Thursday, May 10, 2012

90+ Two-Minute Videos on R

I highly recommend Anthony Damico's excellent two-minute videos on programming in R. You can find the full list of 90+ videos here. This is the first of the series, which tells you how to download and install R:


More generally, Anthony's video collection is another reminder of the immense sociological benefits that come from sharing educational materials and expert knowledge in the style of the Khan Academy.

Tuesday, May 08, 2012

Global Online Conference on Statistics

The Consortium for the Advancement of Undergraduate Statistics Education is hosting a global online conference titled "eCOTS: Electronic Conference on Teaching Statistics." You can view the full program here. It only costs $15 to register and participate in the online conference. For at least the past five years I've thought that conferences are obsolete in many respects, so I'm delighted to see this conference developed. By not having a physical place, with food, beverages, and equipment, not to mention lodging and transportation costs, the costs of attendance are much lower, thus enabling more and more people to learn and contribute to knowledge production. (Of course, we'll still want some conferences for face-to-face socialization!)

Sunday, May 06, 2012

I've Converted to R Full-Time

It's been over four years that I've been using both R and Stata, but as of last week I've become an R convert. For several years I had conducted statistical analyses in R (since many complex models can only be programmed in R), but I used Stata before and after the analyses. In essence I'd merge and clean data sets in Stata, call R from Stata for the statistical analyses, export R objects into Stata, and then use Stata's graphics utilities to display the results. This setup quickly unraveled last month when I began merging and recoding data in R, which  is much aided by John Fox's fantastic "car" package.

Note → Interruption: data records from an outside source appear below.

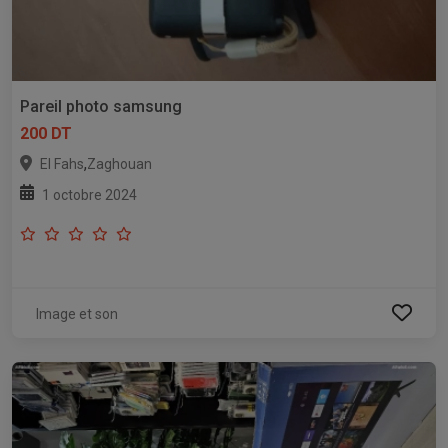
Pareil photo samsung
200 DT
,
El Fahs
Zaghouan
1 octobre 2024
Image et son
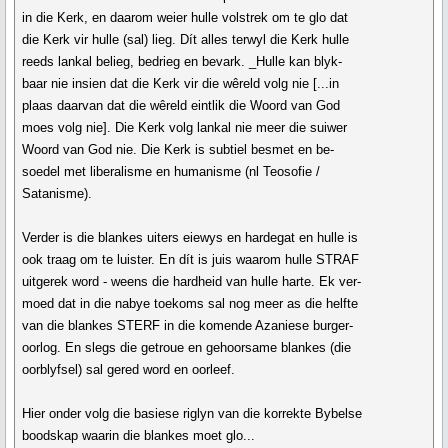
in die Kerk, en daarom weier hulle volstrek om te glo dat
die Kerk vir hulle (sal) lieg. Dít alles terwyl die Kerk hulle
reeds lankal belieg, bedrieg en bevark. _Hulle kan blyk-
baar nie insien dat die Kerk vir die wêreld volg nie [...in
plaas daarvan dat die wêreld eintlik die Woord van God
moes volg nie]. Die Kerk volg lankal nie meer die suiwer
Woord van God nie. Die Kerk is subtiel besmet en be-
soedel met liberalisme en humanisme (nl Teosofie /
Satanisme).
Verder is die blankes uiters eiewys en hardegat en hulle is
ook traag om te luister. En dít is juis waarom hulle STRAF
uitgerek word - weens die hardheid van hulle harte. Ek ver-
moed dat in die nabye toekoms sal nog meer as die helfte
van die blankes STERF in die komende Azaniese burger-
oorlog. En slegs die getroue en gehoorsame blankes (die
oorblyfsel) sal gered word en oorleef.
Hier onder volg die basiese riglyn van die korrekte Bybelse
boodskap waarin die blankes moet glo...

The problem is that if you want to do Bayesian analysis or graph modeled coefficients (or work with complex data structures more generally), then R is much easier than Stata due to the object-oriented programming environment. It's unbelievably liberating to be able to save vectors, matrices, data frames, and so on from multiple data sources and manipulations in the same conceptual space. Additionally, R has fantastic graphics capabilities (3-D plots, rotating hyperplanes, social network graphs, and so on), offers excellent tools for analyzing and displaying so-called big data (for example, check out the "tabplot" command from Google), and is (frankly) a fun, intuitive programming language. If you need additional reasons to be an R convert, keep in mind that R is completely free, open-source, and extensible, with over 5,300 statistical packages (as of April 2012).